More on Liptak’s Criminal Justice Exceptionalism: Making a Case for Comparative Law?

by Peggy McGuinness

As I blogged about here, Adam Liptak has a terrific occasional series (“American Exception”) in the NYTimes examining common features of the US criminal justice system that are quite at odds with the approaches of other democracies. Liptak’s piece today examines the felony murder rule — a rule we adopted from the English common law, but which has in recent years been abolished in most other common law jurisdictions. Again, the focus of exceptionalism here — as with life sentences for juvenille offenders and the death penalty — is not so much that the US criminalizes behavior that others protect, but rather that the US system of punishment is out of step with the rest of the world.

I am not a comparative law scholar — though I often find myself explaining to my colleagues what comparative law is and how it is different from public international law. If, as a comparative law colleague at another school once told me, the value of studying other legal systems is to gain “critical distance” from the U.S. system, it strikes me that comparative criminal law would be a great place to start. This may be counterintuitive, particularly at state school where our graduates go on to populate the offices of the public defenders, prosecutors and attorney general, and thus appear only focus on state criminal law and constitutional criminal procedure. But it is precisely because many of our grads will control the levers of political power and the machinery of the state criminal justice system that they might usefully learn from how other states and countries handle the same questions of crime and punishment. I’d be interested to hear what OJ readers think about the value of teaching comparative law at non-elite schools.

One Response

  1. I fully support efforts to teach comparative law at non-elite schools for a couple of reasons.

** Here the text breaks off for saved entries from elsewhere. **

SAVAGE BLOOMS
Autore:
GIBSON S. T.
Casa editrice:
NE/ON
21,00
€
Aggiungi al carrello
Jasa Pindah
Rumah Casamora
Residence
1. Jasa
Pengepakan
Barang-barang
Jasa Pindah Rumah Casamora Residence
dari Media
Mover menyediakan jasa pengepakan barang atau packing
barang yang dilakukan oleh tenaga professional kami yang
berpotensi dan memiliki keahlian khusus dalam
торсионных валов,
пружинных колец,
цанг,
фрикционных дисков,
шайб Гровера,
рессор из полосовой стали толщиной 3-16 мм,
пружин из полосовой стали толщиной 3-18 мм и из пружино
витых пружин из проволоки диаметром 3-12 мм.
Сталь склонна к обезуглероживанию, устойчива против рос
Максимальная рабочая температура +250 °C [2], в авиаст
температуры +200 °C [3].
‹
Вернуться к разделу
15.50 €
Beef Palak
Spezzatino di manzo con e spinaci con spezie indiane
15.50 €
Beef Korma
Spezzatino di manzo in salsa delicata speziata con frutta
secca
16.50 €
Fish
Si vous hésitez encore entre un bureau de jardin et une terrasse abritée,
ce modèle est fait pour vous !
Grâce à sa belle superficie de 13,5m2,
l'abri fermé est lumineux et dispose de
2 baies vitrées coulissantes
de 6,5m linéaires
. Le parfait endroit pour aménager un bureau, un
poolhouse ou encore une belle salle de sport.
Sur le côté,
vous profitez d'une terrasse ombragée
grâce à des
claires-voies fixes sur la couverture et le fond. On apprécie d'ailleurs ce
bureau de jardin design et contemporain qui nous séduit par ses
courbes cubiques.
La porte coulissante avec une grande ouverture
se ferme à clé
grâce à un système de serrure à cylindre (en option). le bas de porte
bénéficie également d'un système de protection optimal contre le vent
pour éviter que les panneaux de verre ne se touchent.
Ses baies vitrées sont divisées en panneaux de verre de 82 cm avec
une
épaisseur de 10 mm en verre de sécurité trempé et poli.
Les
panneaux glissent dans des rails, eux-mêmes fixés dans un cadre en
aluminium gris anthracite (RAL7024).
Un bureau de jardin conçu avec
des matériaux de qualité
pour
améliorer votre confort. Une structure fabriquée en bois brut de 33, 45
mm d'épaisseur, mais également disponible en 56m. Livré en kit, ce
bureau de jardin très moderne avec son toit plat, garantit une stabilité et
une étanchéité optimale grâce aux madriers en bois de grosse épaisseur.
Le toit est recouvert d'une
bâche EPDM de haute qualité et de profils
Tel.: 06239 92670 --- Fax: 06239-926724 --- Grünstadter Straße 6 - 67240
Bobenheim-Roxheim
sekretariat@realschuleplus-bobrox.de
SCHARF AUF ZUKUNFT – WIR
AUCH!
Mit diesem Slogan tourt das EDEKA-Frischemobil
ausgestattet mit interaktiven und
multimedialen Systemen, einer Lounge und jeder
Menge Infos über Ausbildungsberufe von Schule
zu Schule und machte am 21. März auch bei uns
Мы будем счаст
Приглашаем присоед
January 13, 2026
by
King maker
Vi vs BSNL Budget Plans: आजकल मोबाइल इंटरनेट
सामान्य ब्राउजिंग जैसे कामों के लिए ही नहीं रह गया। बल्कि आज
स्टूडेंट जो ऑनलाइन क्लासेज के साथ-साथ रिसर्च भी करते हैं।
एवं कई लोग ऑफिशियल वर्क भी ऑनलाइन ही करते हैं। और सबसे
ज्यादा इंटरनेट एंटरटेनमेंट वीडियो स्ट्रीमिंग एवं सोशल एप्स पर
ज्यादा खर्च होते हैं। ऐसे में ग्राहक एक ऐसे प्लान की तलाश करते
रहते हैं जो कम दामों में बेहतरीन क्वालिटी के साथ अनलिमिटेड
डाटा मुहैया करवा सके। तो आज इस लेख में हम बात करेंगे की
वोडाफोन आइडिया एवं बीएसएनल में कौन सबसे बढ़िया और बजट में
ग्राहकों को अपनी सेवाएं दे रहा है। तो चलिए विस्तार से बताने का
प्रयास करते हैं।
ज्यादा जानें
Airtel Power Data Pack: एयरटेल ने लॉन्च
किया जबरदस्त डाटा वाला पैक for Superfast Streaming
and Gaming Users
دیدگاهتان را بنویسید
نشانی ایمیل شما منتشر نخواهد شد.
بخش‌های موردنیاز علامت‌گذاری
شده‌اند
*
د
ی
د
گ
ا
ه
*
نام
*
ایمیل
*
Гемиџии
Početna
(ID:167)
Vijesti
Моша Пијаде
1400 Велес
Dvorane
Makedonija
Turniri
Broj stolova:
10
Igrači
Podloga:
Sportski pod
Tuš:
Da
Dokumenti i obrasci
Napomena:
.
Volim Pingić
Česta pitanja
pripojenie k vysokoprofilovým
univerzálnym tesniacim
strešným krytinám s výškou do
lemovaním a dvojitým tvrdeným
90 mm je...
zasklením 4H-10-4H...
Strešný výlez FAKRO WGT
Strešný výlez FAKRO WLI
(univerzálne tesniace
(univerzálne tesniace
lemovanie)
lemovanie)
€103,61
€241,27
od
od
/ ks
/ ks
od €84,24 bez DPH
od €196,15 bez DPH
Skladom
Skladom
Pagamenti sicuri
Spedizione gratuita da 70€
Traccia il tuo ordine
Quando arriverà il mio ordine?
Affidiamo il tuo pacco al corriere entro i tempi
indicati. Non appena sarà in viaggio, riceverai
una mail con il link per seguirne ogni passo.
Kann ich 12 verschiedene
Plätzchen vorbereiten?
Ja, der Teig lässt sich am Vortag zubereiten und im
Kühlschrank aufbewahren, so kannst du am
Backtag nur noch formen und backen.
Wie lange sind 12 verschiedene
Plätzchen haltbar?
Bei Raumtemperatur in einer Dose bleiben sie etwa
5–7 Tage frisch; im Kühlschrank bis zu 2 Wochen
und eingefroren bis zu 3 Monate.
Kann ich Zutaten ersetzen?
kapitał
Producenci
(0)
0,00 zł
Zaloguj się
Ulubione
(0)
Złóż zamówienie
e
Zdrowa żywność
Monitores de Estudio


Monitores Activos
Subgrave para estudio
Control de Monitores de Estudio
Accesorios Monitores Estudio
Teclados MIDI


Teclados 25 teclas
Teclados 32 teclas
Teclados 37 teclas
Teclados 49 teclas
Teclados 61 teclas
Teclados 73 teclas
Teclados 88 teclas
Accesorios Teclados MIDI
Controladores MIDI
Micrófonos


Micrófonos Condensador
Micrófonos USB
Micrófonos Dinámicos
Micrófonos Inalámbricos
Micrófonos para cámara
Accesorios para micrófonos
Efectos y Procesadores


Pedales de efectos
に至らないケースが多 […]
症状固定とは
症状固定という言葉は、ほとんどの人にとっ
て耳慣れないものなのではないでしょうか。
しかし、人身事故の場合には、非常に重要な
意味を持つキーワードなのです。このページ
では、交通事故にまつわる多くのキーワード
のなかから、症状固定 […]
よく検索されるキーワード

    1. Finding how others deal with similar types of problems helps one understand that one is dealing with a rule in a given setting that is not immutable but is truly a choice. For example, relief through damages first as opposed to specific performance in contracts.

    2. Given the deepening of contact with international trade in the United States, the deepening of knowledge of other legal systems is important to help our graduates be able to compete.

    3. There is a tendency for firms to outsource knowledge of other legal systems by overlooking Americans in favor of foreigners who come from countries with comparative law as part of the fundamental legal training. This is another example of firms doing things on the cheap. The effect is to reinforce international hierarchy between elite graduates of elite schools around the world as opposed to allowing access to the knowledge and that level to talented persons who are not part of said elites. The law school can help redress that imbalance.

    4. Comparative law is fun and a wonderful gymnastic task for the brain.

    5. It opens students to language nuances too and what words mean when trying to cover similar but not identical legal topics (bonne foi and good faith, beyond a reasonable doubt and conviction intime, etc). It is a way to become open to other legal cultures.

    6. It prepares Americans of more diverse backgrounds to work in internatioanl commercial arbitration – a subject that I love. See The Color Line in International Commercial Arbitration: An American Perspective in ARIA 2004.

    7. It helps counteract efforts to make a virtue of ignorance of foreign laws and I hope will make American graduates who, if made judges, will be better judges then the ones we have now in dealing with foreign law.